T reprieve following the ceasefire in Gaza is substantial. In Israel, the release of surviving detainees has led to widespread elation. Throughout Gaza and the West Bank, festivities are taking place as as many as 2,000 Palestinian prisoners are being freed – though anguish remains due to doubt about which prisoners are returning and where they will be sent. Throughout Gaza's northern regions, residents can at last return to dig through rubble for the bodies of an estimated 10,000 unaccounted-for individuals.
Only three weeks ago, the probability of a ceasefire looked improbable. But it has been implemented, and on Monday Donald Trump departed Jerusalem, where he was applauded in the Knesset, to Sharm el-Sheikh in Egypt. There, he participated in a prestigious peace summit of in excess of 20 world leaders, including Sir Keir Starmer. The diplomatic roadmap launched at that summit is scheduled to proceed at a assembly in the UK. The US president, cooperating with international partners, managed to secure this deal take place – despite, not because of, Israel’s prime minister Benjamin Netanyahu.
Aspirations that the deal signifies the first step toward Palestinian statehood are comprehensible – but, in light of past occurrences, rather hopeful. It offers no clear path to independence for Palestinians and risks separating, for the foreseeable future, Gaza from the West Bank. Then there is the total ruin this war has caused. The absence of any timeline for Palestinian self-governance in the US initiative contradicts self-aggrandizing references, in his Knesset speech, to the “epochal beginning” of a “golden age”.

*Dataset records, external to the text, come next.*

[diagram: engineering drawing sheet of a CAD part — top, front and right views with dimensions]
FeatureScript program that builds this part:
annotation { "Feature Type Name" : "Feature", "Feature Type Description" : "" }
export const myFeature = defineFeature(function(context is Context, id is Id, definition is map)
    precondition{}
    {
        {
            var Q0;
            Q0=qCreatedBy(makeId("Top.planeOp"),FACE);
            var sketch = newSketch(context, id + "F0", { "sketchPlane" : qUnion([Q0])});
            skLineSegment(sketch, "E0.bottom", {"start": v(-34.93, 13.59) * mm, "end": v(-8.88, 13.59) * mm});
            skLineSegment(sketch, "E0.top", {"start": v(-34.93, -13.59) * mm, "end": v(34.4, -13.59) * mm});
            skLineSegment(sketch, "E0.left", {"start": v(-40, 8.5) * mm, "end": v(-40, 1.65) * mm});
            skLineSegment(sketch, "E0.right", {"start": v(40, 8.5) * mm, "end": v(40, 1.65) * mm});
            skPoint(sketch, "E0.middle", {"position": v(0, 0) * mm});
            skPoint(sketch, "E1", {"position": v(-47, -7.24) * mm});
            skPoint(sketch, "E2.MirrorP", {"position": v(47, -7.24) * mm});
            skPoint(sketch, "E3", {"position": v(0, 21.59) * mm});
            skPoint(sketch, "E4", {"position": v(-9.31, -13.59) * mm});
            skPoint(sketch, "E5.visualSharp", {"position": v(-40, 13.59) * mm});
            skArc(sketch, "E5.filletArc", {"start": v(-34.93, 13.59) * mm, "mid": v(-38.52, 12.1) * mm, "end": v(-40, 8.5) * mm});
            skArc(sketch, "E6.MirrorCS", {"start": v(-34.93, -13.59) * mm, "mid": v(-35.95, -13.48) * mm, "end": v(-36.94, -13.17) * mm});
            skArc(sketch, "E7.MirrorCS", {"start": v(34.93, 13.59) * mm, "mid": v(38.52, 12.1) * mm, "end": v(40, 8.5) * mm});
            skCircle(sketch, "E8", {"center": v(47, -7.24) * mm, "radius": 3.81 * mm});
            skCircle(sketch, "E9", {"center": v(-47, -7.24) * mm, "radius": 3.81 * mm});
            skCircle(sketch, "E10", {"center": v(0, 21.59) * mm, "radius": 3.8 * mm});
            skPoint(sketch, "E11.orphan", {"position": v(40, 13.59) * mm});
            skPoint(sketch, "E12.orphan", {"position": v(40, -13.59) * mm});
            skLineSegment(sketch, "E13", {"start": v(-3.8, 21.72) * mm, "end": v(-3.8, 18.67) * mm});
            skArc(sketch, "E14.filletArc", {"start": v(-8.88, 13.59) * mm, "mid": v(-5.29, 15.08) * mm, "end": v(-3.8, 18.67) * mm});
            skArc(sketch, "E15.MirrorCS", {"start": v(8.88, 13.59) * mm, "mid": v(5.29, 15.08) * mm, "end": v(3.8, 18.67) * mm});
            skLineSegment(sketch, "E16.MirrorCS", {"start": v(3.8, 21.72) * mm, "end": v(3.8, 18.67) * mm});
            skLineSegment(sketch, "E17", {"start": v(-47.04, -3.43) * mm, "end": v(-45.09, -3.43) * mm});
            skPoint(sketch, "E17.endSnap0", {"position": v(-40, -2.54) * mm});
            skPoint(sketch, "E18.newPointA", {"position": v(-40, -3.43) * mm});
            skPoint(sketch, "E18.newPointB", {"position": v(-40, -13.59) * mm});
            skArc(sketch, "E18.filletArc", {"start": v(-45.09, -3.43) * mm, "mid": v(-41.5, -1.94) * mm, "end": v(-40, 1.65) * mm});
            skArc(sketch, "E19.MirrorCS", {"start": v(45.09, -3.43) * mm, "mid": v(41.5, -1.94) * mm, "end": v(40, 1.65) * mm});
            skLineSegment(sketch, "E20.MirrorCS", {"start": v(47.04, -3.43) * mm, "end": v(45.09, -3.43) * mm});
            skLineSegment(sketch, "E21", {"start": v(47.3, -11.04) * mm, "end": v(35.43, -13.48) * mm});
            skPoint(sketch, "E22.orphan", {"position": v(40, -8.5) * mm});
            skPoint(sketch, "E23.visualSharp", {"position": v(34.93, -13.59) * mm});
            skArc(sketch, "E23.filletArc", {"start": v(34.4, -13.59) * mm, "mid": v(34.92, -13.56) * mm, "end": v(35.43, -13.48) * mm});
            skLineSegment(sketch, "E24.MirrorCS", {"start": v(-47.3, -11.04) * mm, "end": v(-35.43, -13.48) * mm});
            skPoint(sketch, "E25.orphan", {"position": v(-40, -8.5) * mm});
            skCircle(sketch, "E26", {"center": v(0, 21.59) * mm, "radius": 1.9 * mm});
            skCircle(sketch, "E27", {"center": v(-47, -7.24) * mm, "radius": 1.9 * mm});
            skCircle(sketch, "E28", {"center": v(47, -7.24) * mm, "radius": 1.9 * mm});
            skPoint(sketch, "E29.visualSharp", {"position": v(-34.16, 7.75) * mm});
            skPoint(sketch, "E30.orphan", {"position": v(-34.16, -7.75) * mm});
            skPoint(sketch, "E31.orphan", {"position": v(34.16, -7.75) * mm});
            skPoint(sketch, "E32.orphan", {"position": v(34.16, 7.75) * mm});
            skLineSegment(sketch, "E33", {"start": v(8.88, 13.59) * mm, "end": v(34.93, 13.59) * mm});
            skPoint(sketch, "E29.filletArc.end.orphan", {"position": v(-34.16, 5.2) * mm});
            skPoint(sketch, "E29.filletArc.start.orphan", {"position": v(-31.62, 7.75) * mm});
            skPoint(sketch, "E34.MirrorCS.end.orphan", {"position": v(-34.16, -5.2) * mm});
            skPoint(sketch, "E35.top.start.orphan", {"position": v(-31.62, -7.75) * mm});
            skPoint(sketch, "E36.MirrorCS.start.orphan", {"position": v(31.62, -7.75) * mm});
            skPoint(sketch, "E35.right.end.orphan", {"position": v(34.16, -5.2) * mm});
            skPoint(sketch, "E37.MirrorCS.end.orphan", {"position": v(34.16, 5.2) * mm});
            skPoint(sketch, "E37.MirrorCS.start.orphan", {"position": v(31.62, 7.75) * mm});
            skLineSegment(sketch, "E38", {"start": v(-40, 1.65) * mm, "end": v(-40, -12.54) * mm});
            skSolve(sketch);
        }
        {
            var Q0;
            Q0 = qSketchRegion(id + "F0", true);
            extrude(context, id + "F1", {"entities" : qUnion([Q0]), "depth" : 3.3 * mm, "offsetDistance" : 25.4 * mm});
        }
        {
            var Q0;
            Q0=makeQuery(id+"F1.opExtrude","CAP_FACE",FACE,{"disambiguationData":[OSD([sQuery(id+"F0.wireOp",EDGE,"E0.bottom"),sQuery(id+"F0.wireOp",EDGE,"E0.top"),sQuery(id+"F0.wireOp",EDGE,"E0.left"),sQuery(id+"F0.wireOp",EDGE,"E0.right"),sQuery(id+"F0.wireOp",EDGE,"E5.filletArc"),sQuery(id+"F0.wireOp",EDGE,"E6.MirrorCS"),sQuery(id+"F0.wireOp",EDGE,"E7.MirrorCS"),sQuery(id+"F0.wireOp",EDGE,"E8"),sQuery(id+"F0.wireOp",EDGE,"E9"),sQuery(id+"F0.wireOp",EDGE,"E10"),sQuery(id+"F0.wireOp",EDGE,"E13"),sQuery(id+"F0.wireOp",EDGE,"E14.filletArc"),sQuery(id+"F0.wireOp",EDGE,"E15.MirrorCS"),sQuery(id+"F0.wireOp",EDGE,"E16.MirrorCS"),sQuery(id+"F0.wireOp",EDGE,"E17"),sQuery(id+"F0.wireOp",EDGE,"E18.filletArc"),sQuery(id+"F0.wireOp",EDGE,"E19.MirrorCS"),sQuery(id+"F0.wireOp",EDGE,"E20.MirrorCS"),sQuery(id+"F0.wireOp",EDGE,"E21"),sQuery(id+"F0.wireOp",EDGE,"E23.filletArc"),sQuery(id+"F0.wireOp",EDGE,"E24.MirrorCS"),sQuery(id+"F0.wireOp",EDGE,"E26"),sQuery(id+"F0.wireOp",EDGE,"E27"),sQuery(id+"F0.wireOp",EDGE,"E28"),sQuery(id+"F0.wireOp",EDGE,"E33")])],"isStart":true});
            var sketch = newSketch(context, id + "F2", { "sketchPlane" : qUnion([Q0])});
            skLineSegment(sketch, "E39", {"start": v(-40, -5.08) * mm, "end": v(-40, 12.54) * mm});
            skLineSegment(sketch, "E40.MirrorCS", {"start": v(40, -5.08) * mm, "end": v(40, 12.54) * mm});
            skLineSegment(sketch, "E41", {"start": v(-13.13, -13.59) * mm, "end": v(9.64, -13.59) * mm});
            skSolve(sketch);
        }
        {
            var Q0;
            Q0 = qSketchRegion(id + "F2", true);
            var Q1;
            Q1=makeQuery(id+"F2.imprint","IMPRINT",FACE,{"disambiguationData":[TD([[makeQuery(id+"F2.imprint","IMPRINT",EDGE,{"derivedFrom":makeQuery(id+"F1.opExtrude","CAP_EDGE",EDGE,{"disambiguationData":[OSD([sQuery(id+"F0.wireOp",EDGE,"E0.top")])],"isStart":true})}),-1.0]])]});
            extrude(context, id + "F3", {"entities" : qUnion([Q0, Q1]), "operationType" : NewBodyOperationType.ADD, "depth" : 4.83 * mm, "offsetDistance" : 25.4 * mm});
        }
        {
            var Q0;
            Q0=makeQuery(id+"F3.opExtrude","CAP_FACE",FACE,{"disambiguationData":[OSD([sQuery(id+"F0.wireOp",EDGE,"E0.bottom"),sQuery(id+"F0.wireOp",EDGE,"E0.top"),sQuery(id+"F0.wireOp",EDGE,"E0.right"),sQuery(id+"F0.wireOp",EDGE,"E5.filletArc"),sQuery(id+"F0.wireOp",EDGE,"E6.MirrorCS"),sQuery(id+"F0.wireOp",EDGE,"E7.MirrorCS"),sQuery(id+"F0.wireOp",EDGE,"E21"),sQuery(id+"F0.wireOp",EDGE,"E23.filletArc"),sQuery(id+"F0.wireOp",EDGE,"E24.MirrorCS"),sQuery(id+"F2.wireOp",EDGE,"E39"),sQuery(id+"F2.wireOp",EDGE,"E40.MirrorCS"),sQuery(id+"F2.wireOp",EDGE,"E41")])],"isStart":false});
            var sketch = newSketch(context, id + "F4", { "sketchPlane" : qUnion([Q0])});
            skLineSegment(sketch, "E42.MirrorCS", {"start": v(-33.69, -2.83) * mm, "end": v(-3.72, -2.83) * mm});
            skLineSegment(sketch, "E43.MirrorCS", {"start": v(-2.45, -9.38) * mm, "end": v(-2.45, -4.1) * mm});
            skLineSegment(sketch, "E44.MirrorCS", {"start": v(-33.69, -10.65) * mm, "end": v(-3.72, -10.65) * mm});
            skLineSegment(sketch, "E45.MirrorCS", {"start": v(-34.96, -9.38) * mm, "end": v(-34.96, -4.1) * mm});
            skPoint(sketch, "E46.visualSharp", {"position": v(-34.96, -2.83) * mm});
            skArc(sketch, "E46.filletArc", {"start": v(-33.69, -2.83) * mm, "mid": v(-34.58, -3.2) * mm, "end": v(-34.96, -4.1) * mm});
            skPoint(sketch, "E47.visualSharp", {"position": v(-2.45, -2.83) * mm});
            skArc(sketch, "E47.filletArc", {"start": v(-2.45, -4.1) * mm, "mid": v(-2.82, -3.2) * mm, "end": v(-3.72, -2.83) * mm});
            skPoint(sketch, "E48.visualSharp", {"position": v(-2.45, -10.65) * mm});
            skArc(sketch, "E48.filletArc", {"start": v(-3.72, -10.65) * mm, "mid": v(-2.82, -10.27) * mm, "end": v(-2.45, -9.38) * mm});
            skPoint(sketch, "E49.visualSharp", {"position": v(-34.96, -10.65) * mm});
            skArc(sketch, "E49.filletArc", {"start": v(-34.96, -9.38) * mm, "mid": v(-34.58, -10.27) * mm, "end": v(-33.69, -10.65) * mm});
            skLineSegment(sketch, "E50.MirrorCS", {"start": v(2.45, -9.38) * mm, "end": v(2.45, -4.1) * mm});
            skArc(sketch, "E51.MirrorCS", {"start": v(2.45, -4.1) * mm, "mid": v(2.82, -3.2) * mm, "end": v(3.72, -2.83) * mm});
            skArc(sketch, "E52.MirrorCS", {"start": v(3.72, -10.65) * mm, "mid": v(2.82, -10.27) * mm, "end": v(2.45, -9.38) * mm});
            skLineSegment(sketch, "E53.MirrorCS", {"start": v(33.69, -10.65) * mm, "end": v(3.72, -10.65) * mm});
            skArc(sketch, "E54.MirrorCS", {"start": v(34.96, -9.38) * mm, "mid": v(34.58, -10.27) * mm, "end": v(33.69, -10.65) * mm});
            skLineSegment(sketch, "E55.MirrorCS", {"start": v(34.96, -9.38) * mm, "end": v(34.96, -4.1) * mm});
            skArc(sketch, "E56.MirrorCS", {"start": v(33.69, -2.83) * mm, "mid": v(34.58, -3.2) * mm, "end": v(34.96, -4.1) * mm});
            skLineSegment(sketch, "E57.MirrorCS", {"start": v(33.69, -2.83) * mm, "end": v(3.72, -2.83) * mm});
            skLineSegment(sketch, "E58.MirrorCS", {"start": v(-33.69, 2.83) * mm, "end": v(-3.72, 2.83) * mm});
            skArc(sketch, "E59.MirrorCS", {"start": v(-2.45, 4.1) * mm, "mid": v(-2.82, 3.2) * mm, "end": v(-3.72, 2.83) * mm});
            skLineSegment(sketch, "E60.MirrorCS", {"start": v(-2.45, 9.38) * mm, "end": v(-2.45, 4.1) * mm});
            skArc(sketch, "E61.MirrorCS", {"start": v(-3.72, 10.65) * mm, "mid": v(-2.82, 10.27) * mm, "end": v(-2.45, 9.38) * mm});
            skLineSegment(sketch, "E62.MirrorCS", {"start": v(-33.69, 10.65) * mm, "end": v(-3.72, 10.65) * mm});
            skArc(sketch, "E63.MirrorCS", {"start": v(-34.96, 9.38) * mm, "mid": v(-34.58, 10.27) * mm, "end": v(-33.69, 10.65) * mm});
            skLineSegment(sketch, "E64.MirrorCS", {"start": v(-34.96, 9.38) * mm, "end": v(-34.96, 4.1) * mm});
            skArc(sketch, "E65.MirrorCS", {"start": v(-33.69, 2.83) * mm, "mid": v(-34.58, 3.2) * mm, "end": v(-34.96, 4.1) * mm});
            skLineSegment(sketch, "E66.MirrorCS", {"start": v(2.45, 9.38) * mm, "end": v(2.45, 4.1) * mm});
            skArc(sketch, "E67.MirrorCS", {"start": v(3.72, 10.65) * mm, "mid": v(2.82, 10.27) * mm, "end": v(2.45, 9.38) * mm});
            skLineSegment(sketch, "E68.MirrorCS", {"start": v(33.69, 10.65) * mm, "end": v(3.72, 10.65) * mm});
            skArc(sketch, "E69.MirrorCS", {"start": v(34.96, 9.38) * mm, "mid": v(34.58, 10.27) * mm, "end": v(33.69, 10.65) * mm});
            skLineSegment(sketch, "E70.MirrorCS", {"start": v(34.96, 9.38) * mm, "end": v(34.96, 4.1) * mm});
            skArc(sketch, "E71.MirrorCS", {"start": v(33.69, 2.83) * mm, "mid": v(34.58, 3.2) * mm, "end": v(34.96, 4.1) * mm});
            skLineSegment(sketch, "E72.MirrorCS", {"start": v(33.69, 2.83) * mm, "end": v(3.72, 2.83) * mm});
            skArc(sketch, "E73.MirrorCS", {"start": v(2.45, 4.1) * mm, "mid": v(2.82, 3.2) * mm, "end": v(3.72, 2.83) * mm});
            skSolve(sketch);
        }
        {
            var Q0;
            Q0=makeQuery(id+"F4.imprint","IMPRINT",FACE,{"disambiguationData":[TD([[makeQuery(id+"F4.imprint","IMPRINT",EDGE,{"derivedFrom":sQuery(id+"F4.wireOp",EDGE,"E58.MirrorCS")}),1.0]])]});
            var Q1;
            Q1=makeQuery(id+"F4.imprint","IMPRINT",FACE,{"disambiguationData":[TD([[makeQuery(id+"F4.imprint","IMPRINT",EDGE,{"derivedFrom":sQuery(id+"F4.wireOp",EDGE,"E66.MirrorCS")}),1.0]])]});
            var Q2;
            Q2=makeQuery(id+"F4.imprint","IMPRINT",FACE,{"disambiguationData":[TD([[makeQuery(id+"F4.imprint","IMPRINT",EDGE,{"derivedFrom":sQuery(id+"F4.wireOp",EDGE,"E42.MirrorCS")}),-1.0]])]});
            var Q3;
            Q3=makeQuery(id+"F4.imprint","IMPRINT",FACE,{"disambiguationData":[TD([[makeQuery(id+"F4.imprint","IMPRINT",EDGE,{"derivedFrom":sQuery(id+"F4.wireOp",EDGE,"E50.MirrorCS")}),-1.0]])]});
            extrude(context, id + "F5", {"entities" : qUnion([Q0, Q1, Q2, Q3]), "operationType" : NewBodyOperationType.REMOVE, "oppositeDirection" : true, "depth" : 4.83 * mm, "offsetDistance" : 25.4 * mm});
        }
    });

The US president was unable to refrain from sowing division and personalising the deal in his speech.
In a time of relief – with the liberation of detainees, ceasefire and resumption of aid – he opted to reframe it as a morality play in which he exclusively reclaimed Israel’s honor after supposed treachery by previous American leaders Obama and Biden. This even as the Biden administration a year ago having attempted a analogous arrangement: a ceasefire tied to aid delivery and eventual diplomatic discussions.
A plan that denies one side meaningful agency is incapable of delivering authentic resolution. The halt in hostilities and relief shipments are to be embraced. But this is still not political progress. Without mechanisms guaranteeing Palestinian participation and command over their own organizations, any deal threatens cementing oppression under the language of peace.
Gaza’s people crucially depend on emergency support – and nutrition and medication must be the initial concern. But reconstruction should not be postponed. Within 60 million tonnes of wreckage, Palestinians need support reconstructing dwellings, schools, healthcare facilities, places of worship and other establishments shattered by Israel’s invasion. For Gaza’s transitional administration to thrive, funding must arrive promptly and security gaps be remedied.
Comparable with a great deal of Mr Trump’s diplomatic proposal, mentions to an global peacekeeping unit and a suggested “diplomatic committee” are worryingly ambiguous.
Robust global backing for the Gaza's governing body, allowing it to succeed Hamas, is likely the most encouraging scenario. The enormous suffering of the previous 24 months means the humanitarian imperative for a solution to the conflict is potentially more critical than ever. But although the halt in fighting, the repatriation of the detainees and pledge by Hamas to “disarm” Gaza should be accepted as positive steps, Mr Trump’s track record provides scant basis to trust he will accomplish – or feel bound to endeavor. Temporary ease does not mean that the prospect of a Palestinian state has been brought closer.